A combination of two thin convex lenses of equal focal lengths is kept...
Given:
- Two thin convex lenses
- Equal focal lengths
- Separated by a distance of 20 cm
- Behaves as a lens system of infinite focal length
To determine the distance x at which the image is formed from the second lens, we need to analyze the lens system and apply the lens formula.
1. Lens formula for a single lens:
The lens formula relates the object distance (u), image distance (v), and focal length (f) of a lens.
1/f = 1/v - 1/u
2. Focal length of the lens system:
Since the combination of lenses behaves as a lens system with an infinite focal length, 1/f = 0.
Thus, the focal length of the lens system is infinite.
3. Object distance from the first lens:
The object is kept at a distance of 10 cm from the first lens (u = -10 cm).
(Note: The negative sign indicates that the object is on the same side as the incident light.)
4. Image distance from the second lens:
Let's assume the image distance from the second lens is v2.
5. Image distance from the first lens:
Using the lens formula for the first lens, we can find the image distance from the first lens (v1).
1/f1 = 1/v1 - 1/u
Since the lens system behaves as a lens of infinite focal length, the first lens acts as if it has a focal length of infinity.
Therefore, 1/f1 = 0.
Thus, v1 = -u = -(-10) = 10 cm.
6. Image distance from the second lens:
Since the lenses are separated by a distance of 20 cm, the image formed by the first lens is located 20 cm away from the second lens.

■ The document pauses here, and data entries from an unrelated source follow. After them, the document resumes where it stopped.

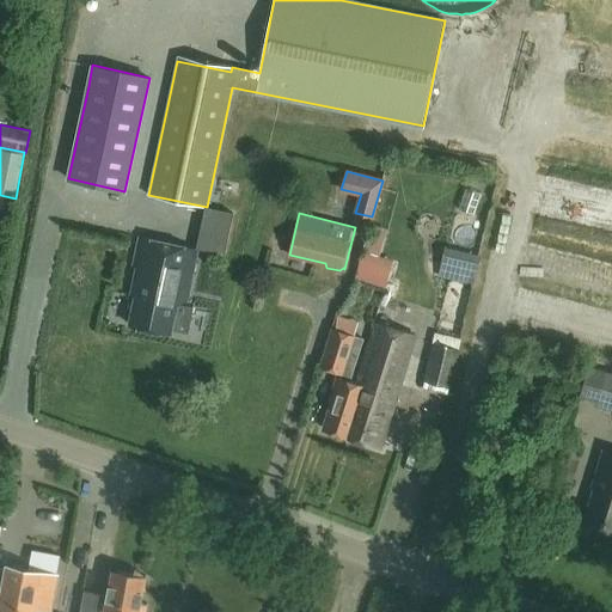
[(369,233),(367,283),(380,283),(381,276),(397,277),(398,234),(369,233)]
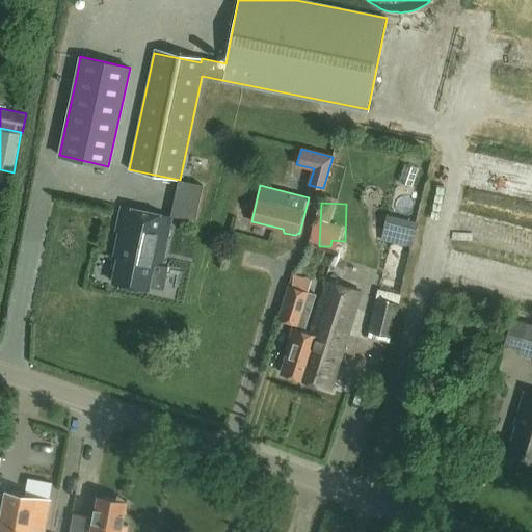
[(171,215),(122,206),(114,240),(117,241),(113,256),(117,257),(112,281),(149,289),(154,264),(161,266),(171,215)]
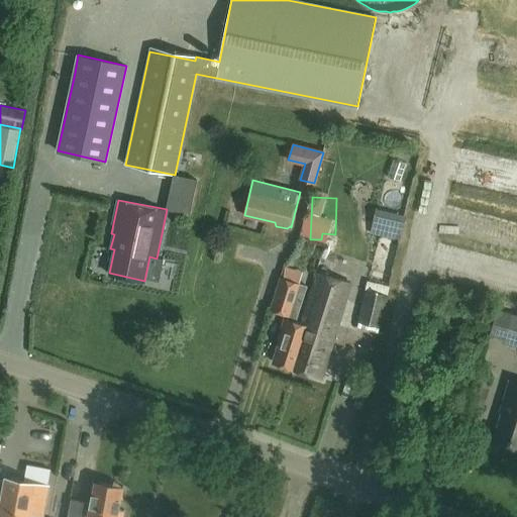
[(301,322),(295,320),(287,318),(287,319),(285,319),(281,332),(285,333),(275,364),(321,378),(350,283),(317,273),(301,322)]
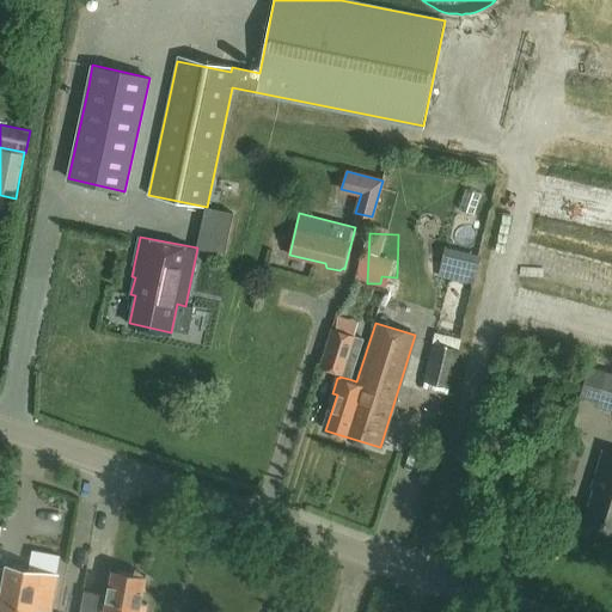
[(340,377),(349,379),(361,338),(332,329),(320,366),(341,373),(340,377)]
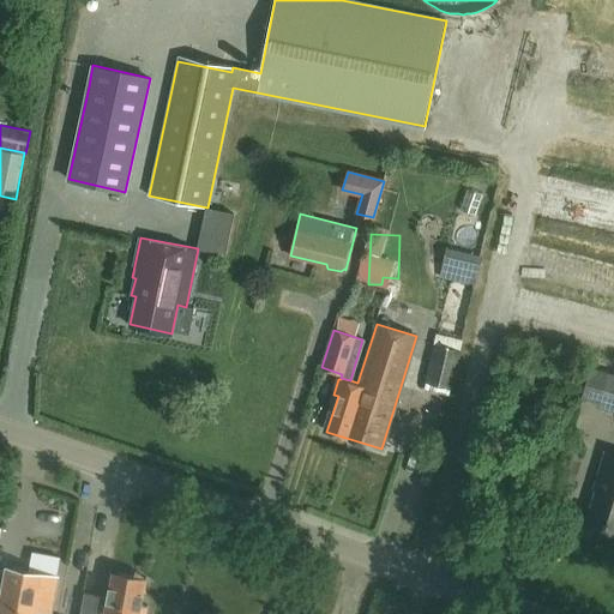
[(426,383),(451,389),(452,389),(462,349),(433,343),(423,381),(426,383)]
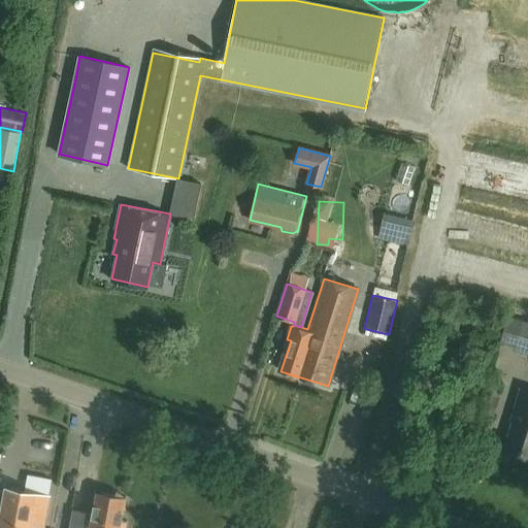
[(500,341),(516,345),(514,350),(527,354),(527,322),(507,316),(500,341)]
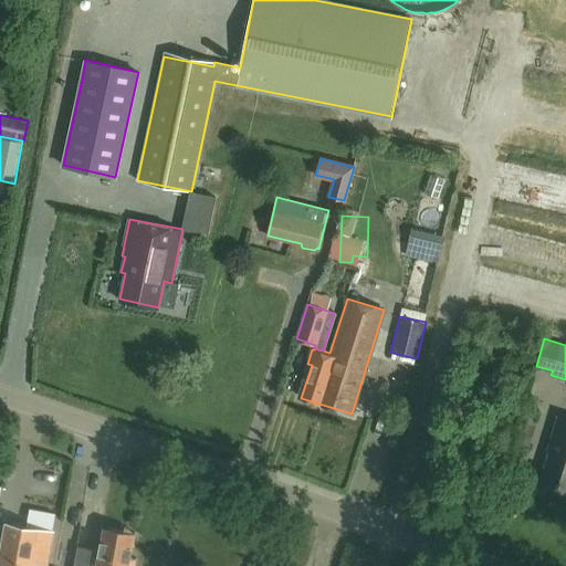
[(547,451),(537,484),(565,492),(565,417),(557,415),(546,450),(547,451)]
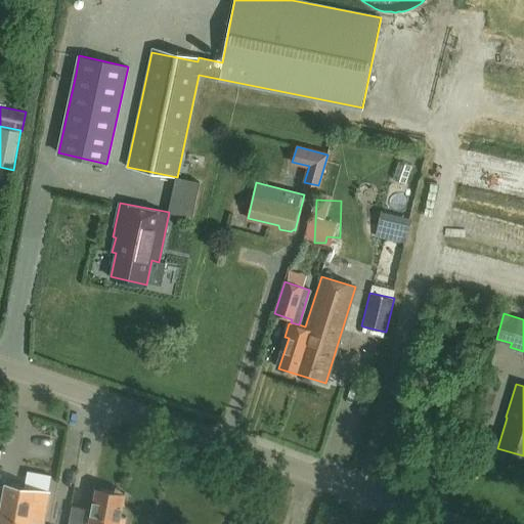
[(0,523),(31,523),(32,521),(43,523),(49,491),(5,484),(5,486),(0,485),(0,469),(1,467),(0,466),(0,523)]
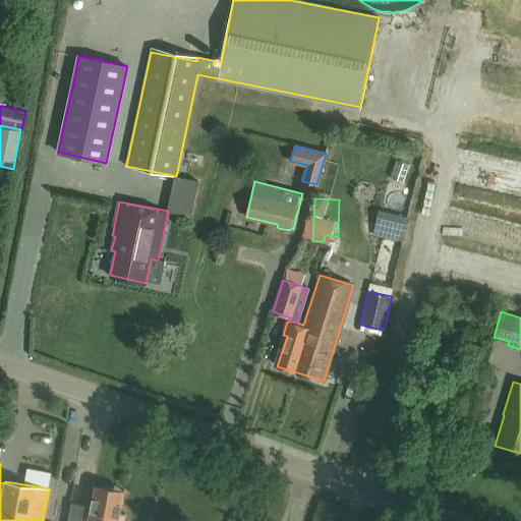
[(87,511),(84,520),(123,520),(125,514),(118,513),(123,490),(97,485),(92,512),(87,511)]
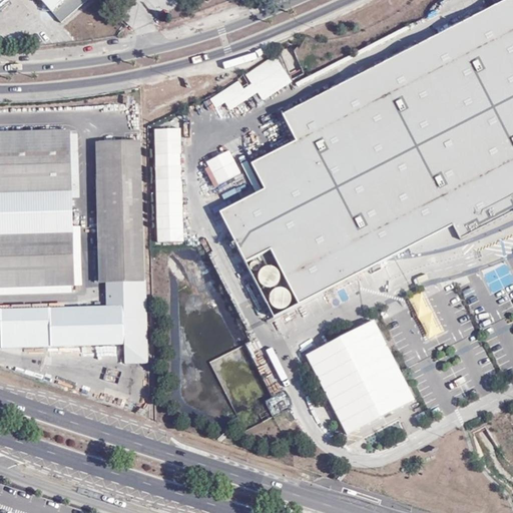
[(87,0),(0,0),(0,6),(7,0),(40,0),(60,23),(87,0)]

Hence, the object distance for the second lens (u2) is 20 cm.
Using the lens formula for the second lens:
1/f2 = 1/v2 - 1/u2
Since the lens system behaves as a lens of infinite focal length, the second lens also acts as if it has a focal length of infinity.
Therefore, 1/f2 = 0.
Thus, v2 = -u2 = -(20) = -20 cm.
7. Value of x:
The distance x is the distance of the image formed by the second lens from the second lens itself.
Since the image distance (v2) from the second lens is -20 cm, the value of x is also 20 cm.
Hence, the correct answer is option 'A' - 10 cm.